Clinton did of course know better. China has worked consistently to keep India tied down in South Asia. For this, it has helped Pakistan with arms, missiles and nuclear technology, obliquely encouraging its hostility towards India.
Chinese leaders seem more aware than the Indian that India has the potential to balance China in Asia and the world. Consider: When Jiang ended his visit to Moscow and Yeltsin included India in his list of global players, Jiang objected to its inclusion. Recently US ambassador-designate Richard Celeste observed while testifying before a Senate committee that " we must engage seriously with India in the coming years in the way that we have done with major nations such as Russia, China and others". Jiang and his colleagues would of course not agree with this either. But would those Indian commentators and politicians agree who seem to acquiesce in India's playing second fiddle to China?
The Gujral Government would be acting unwisely if it allowed itself to be influenced by the kind of advice being proffered by such commentators and politicians. It seems important to keep a few factors in mind about China's "friendliness". First, Delhi is under no treaty obligation to recognise Tibet as part of China. The 1954 treaty whereby India recognised Tibet as part of China lapsed because it was for eight years only (as stipulated in its Article Vl). The situation that culminated in the 1962 border clash hardly provided encouragement for its extension.

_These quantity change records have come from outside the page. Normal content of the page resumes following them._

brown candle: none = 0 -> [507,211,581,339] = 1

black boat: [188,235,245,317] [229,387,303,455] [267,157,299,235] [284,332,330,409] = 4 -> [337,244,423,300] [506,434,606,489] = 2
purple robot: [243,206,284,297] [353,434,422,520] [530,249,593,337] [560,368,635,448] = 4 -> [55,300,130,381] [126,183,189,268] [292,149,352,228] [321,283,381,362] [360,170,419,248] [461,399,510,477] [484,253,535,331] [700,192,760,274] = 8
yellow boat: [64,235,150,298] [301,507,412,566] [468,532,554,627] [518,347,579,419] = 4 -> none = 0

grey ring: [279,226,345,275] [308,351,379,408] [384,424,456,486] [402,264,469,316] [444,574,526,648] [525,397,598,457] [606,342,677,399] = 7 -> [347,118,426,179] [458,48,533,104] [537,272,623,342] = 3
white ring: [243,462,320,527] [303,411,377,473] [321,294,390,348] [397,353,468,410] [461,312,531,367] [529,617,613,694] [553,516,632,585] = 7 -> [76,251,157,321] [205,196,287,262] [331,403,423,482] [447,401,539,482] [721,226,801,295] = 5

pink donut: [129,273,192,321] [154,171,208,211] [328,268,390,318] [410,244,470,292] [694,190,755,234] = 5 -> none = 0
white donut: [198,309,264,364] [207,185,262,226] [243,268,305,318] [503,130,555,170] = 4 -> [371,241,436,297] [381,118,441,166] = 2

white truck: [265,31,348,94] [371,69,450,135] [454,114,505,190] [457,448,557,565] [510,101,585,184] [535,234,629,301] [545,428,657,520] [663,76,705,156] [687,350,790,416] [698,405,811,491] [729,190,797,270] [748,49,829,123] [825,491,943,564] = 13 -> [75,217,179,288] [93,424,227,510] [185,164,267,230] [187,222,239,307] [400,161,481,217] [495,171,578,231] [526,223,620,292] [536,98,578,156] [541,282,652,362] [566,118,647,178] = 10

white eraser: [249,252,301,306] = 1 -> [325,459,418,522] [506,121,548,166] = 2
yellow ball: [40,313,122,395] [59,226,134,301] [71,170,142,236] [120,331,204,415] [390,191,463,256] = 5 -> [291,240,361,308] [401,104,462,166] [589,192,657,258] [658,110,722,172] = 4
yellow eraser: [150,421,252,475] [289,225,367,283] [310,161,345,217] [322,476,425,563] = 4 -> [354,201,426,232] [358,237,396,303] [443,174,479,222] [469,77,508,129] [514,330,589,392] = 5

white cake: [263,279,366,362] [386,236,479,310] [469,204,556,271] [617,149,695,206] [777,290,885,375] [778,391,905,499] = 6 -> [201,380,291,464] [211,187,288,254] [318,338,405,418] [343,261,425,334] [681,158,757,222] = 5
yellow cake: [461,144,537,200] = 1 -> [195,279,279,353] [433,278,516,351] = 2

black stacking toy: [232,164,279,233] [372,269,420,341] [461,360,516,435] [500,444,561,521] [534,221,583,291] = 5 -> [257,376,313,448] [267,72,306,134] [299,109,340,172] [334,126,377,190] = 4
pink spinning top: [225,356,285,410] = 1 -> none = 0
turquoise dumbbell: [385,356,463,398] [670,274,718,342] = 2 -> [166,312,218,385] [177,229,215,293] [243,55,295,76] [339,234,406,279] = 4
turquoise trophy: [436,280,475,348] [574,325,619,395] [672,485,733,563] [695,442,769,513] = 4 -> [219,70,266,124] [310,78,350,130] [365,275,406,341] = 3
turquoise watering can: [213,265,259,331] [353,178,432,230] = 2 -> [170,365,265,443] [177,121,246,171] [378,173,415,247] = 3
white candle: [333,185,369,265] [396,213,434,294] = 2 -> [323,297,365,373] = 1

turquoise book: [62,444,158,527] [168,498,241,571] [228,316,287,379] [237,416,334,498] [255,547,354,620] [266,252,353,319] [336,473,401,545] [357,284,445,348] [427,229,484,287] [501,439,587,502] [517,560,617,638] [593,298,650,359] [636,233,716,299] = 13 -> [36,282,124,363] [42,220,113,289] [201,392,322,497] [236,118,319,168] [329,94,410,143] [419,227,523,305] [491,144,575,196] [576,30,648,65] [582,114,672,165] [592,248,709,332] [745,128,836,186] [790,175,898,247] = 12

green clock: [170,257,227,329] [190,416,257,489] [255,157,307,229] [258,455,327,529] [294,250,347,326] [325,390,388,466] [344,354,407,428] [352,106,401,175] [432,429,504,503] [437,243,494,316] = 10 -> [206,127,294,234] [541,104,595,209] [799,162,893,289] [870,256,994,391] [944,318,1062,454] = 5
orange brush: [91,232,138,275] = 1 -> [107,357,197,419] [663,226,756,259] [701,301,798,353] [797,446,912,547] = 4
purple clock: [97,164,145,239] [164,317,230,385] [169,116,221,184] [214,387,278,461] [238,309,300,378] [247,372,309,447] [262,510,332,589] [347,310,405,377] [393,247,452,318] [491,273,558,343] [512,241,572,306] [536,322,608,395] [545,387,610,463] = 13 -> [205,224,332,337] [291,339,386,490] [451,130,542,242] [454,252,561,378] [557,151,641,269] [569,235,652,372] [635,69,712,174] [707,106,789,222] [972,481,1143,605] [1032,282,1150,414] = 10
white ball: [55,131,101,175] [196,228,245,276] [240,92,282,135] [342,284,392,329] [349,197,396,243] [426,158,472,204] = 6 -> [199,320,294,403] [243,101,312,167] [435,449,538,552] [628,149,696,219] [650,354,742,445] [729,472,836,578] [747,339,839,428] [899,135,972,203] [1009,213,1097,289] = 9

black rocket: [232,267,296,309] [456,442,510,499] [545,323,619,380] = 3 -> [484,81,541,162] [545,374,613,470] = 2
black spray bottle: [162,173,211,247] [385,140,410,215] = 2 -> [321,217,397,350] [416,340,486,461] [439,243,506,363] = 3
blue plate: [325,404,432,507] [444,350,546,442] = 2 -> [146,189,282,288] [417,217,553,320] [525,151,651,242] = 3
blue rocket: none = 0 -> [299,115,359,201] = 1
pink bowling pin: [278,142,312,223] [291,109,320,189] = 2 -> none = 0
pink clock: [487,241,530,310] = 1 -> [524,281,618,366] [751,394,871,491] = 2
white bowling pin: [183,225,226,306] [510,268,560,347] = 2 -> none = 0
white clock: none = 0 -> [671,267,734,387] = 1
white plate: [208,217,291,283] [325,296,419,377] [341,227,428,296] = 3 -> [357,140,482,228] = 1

Secondly, while Indian leaders shed self-respect and rush shamelessly to assure the Beijing regime gratis that Delhi considers Tibet a part of China, the Chinese leaders have so far not recognised J-K, Sikkim and Arunachal as parts of India. They keep harassing Bhutan because of its treaty with India and continue to put pressure on Nepal. They extend strategic support to the military junta in Myanmar and are reported trying to negotiate a military arrangement with Bangladesh. Thirdly, China is reported to have, in Tibet and elsewhere. missiles aimed Indiawards.
The Gujral Government would do well for the nation to take all these factors into account, and trust the logic of geopolitics.